***** Text section

In my research, make this code multi-agent (**Note**: Multi-agent here means multiple independent agents sharing a task environment)

In [0]:
# TODO : To change the deprecated function to Agent clsss fuction
def train(env, n_episodes, exp, render=False):
    for episode in range(n_episodes):
        obs = env.reset()
        state = get_state(obs)
        total_reward = 0.0
        for t in count():
            action = select_action(state)

            if render:
                env.render()

            obs, reward, done, info = env.step(action)

            total_reward += reward

            if not done:
                next_state = get_state(obs)
            else:
                next_state = None

            reward = torch.tensor([reward], device=device)

            memory.push(state, action.to('cpu'), next_state, reward.to('cpu'))
            state = next_state

            if steps_done > INITIAL_MEMORY:
                optimize_model()

                if steps_done % TARGET_UPDATE == 0:
                    target_net.load_state_dict(policy_net.state_dict())

            if done:
                break
        
        exp.metric("total_reword", total_reward)

**********

Task instructions.
**1)** In the training code, what value does next_state receive when done is true?
**2)** Write the next lines of the training code, picking up right after its final line.
The entries that come next are drawn from a separate source and are unrelated to the training code.

***** Extracted material

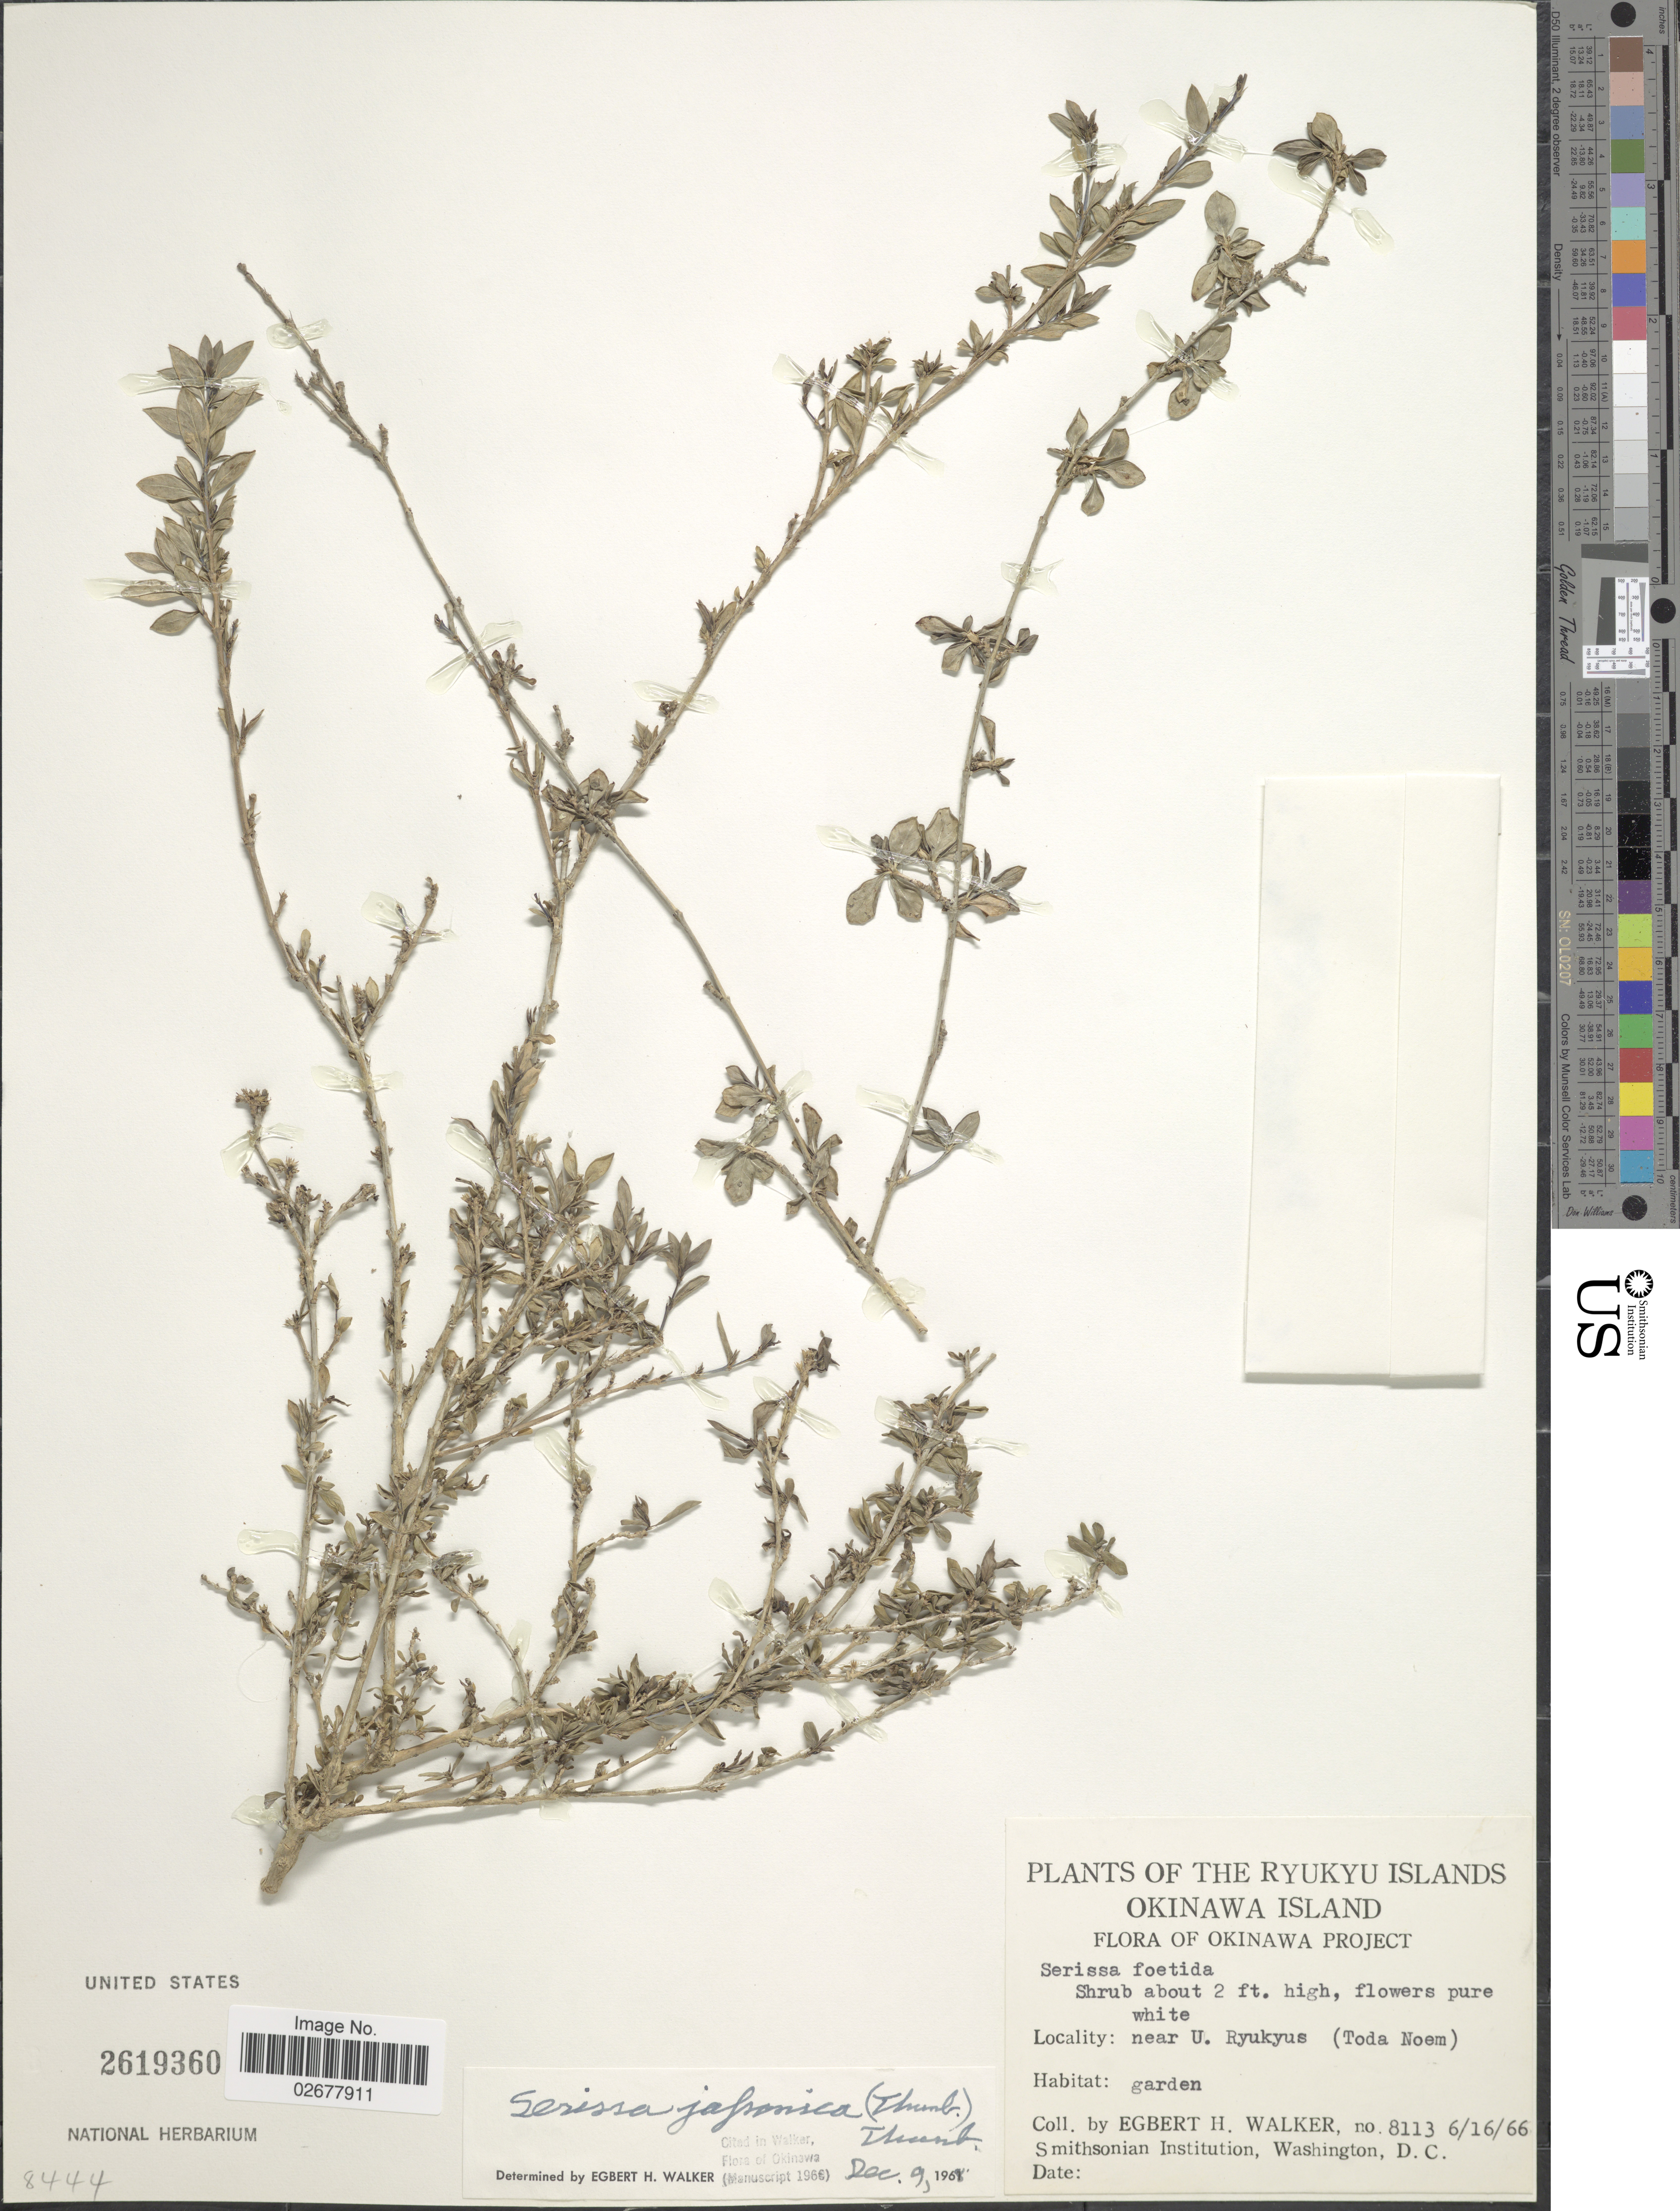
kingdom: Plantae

**********
***** Extracted material

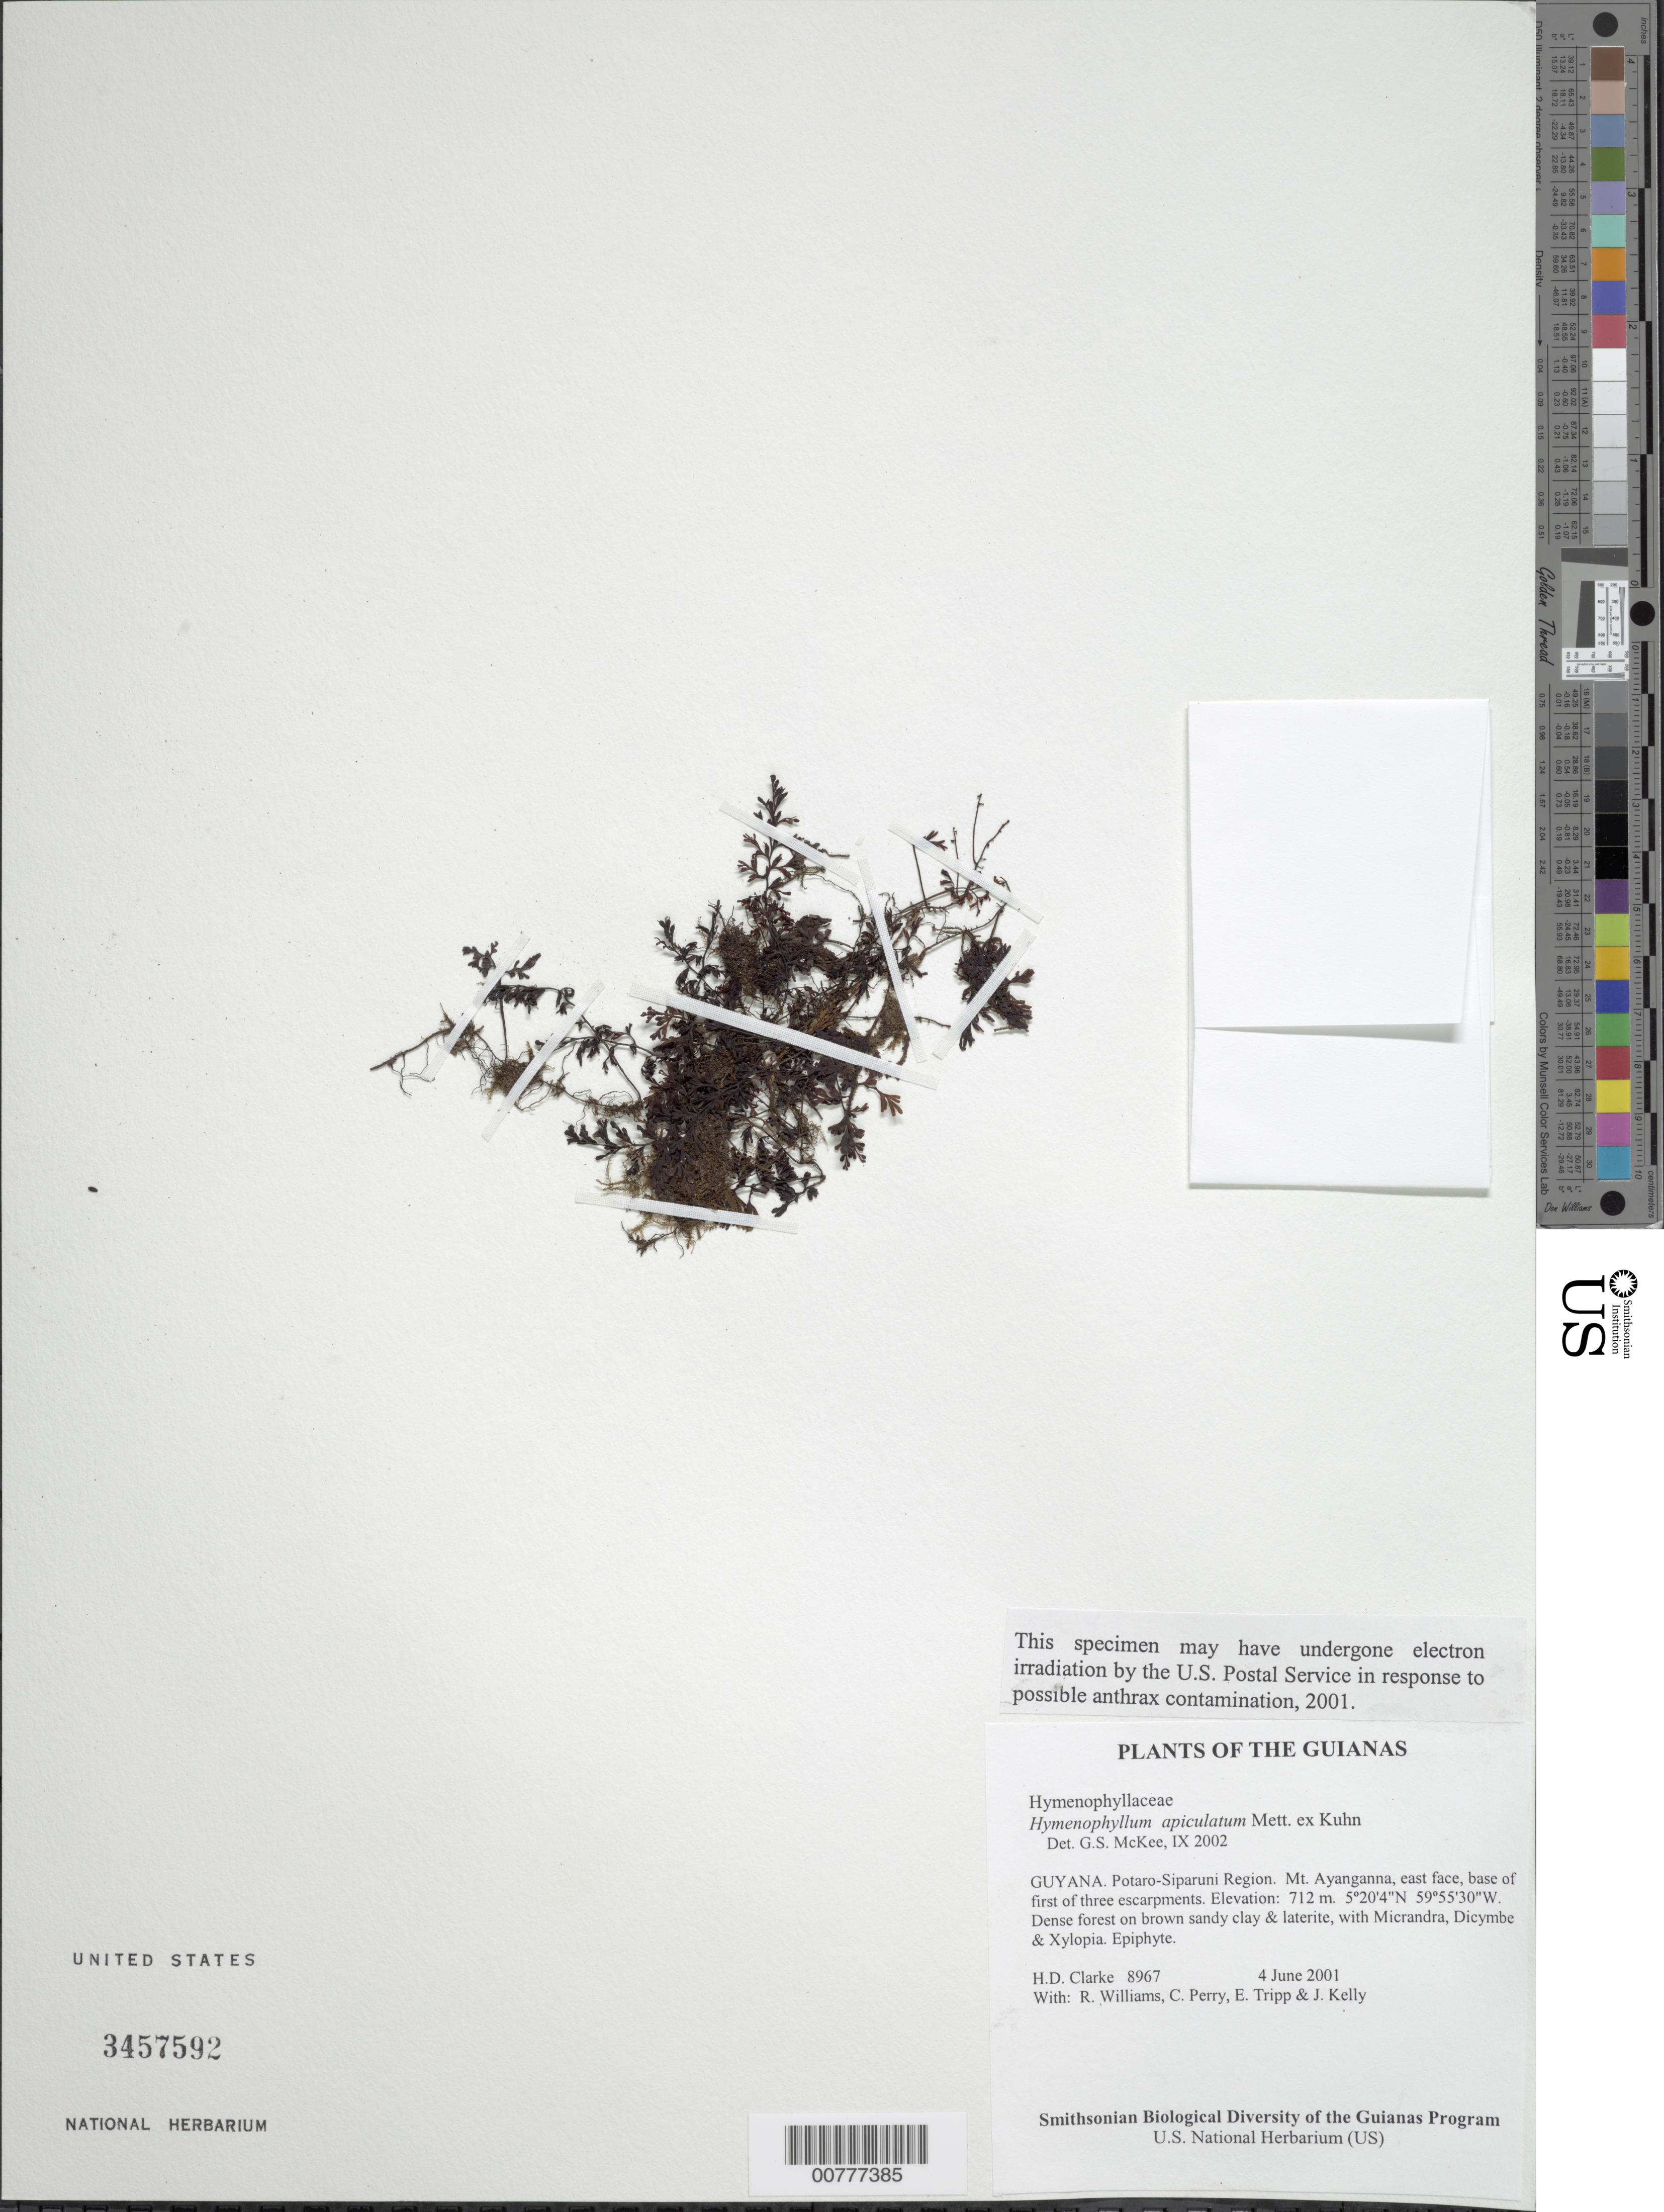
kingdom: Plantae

**********

Outputs for the tasks.
**1)** It is set to None.

**2)**
        out_str = 'Total steps: {} \t Episode: {}/{} \t Total reward: {}'.format(
            steps_done, episode, t, total_reward)
        if episode % 20 == 0:
            print(out_str)
            out_str = str("\n" + out_str + "\n")
            exp.log(out_str)
        else:
            # print(out_str)
            exp.log(out_str)
        with open(TRAIN_LOG_FILE_NAME, 'wt') as f:
            f.write(out_str)
    env.close()
    return

## Define the test steps

In [0]:
# TODO : To change the deprecated function to Agent clsss fuction
def test(env, n_episodes, policy, exp, render=True):
    env = gym.wrappers.Monitor(env, './videos/' + 'dqn_pong_video')
    for episode in range(n_episodes):
        obs = env.reset()
        state = get_state(obs)
        total_reward = 0.0
        for t in count():
            action = policy(state.to('cuda')).max(1)[1].view(1,1)

            if render:
                env.render()
                time.sleep(0.02)

            obs, reward, done, info = env.step(action)

            total_reward += reward

            if not done:
                next_state = get_state(obs)
            else:
                next_state = None

            state = next_state

            if done:
                out_str = "Finished Episode {} with reward {}".format(
                    episode, total_reward)
                print(out_str)
                exp.log(out_str)
                with open(TEST_LOG_FILE_NAME, 'wt') as f:
                    f.write(out_str)
                break

    env.close()
    return

## Main steps

In [0]:
# Create Agent
agents = []

policy_net_0 = DQN(n_actions=4).to(device)
target_net_0 = DQN(n_actions=4).to(device)
agents.append(Agent(policy_net, target_net, DEFAULT_DURABILITY,
                    optim.Adam(policy_net.parameters(), lr=LEARNING_RATE)))

AGENT_N = len(agents)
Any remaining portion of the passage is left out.